Questo era il punto più atteso tra quelli in agenda e quello invocato a gran voce dai Paesi del Sud del mondo, i meno responsabili delle emissioni dannose fin qui scaricate in atmosfera e allo stesso tempo i più toccati dalle loro conseguenze (siccità, innalzamento del livello dei mari, imprevedibilità delle stagioni, eventi climatici estremi). Averlo approvato significa riconoscere implicitamente la responsabilità morale e finanziaria del modo in cui i Paesi industrializzati si sono arricchiti finora, e cioè a spese dell’ambiente e della salute delle presenti e future generazioni.

Si tratta ora di:

  • definire i Paesi davvero vulnerabili. Tale condizione è stata chiesta dall’Unione Europea, che vorrebbe fuori dalla lista i Paesi geograficamente esposti ma con grandi mezzi finanziari e riserve di petrolio come quelli del Golfo;
  • puntualizzare chi contribuirà al fondo (l’UE vorrebbe compresa anche la Cina, storicamente tra i Paesi in via di Sviluppo ma oggi super potenza economica e primo emettitore globale di CO2);
  • redigere una lista dei danni effettivamente compensabili entro la COP28, compito affidato a un Comitato di transizione composto a maggioranza da Paesi membri del Sud del mondo.

 

Fallimenti della COP27

Nella COP26 i Paesi si sono impegnati a rivedere le promesse relative alle emissioni (la COP dell’implementazione), e a prendere impegni concreti.
Questo non è avvenuto, perché soltanto 33 dei 200 l’hanno effettivamente fatto: il compito è rimandato al 2023.

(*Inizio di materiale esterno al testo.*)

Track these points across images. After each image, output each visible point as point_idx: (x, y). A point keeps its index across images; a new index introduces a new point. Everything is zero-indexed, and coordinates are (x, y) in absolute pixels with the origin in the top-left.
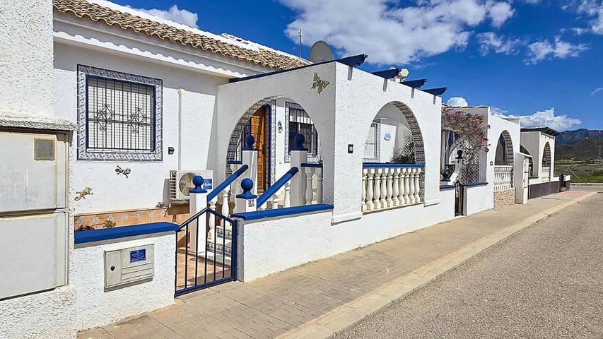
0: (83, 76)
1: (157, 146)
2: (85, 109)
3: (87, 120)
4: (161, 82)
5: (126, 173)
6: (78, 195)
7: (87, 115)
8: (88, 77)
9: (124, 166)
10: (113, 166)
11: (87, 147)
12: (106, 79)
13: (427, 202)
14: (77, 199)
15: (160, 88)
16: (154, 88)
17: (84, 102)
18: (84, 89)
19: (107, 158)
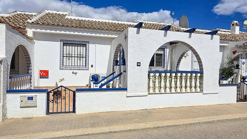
0: (62, 43)
1: (87, 65)
2: (62, 53)
3: (63, 56)
4: (88, 42)
5: (76, 73)
6: (60, 80)
7: (63, 55)
8: (63, 43)
9: (75, 71)
10: (72, 71)
11: (63, 65)
12: (69, 43)
13: (205, 92)
14: (60, 81)
15: (88, 45)
16: (86, 45)
17: (62, 51)
18: (62, 47)
19: (69, 69)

La COP27 ha ribadito l’obiettivo di non superare i +1,5 °C come stabilito a Glasgow, ma non il modo con cui arrivarci.
Si chiede la riduzione ma non l’eliminazione dell’uso del carbone (e non degli altri combustibili fossili come petrolio e gas) nonostante la richiesta arrivata da oltre 80 Paesi, a partire da India ed Europa.

 

Attività

Come la lingua italiana cambia!

Tutti, quale che sia la nostra preparazione, parliamo di alcuni fenomeni o abbiamo ormai acquisito alcuni nuovi termini nel nostro vocabolario, pensiamo alle parole ecosistema, biodiversità, riscaldamento globale, green economy, deforestazione, desertificazione.
Questo è il segno che è stata fatta una discreta divulgazione e quindi queste parole, semplificando il loro significato scientifico, sono diventate parole comuni.

Le nuove parole popolari della crisi climatica sono parole che già esistevano ma si sono specializzate, hanno acquisito nuovi significati. Tra queste abbiamo:

  • sostenibilità
  • ecoansia
  • criticità ambientale
  • resilienza
  • mitigazione
  • adattamento
  • transizione ecologica

Cerca il loro significato sul vocabolario, controlla la loro etimologia e spiega la nuova accezione dei termini.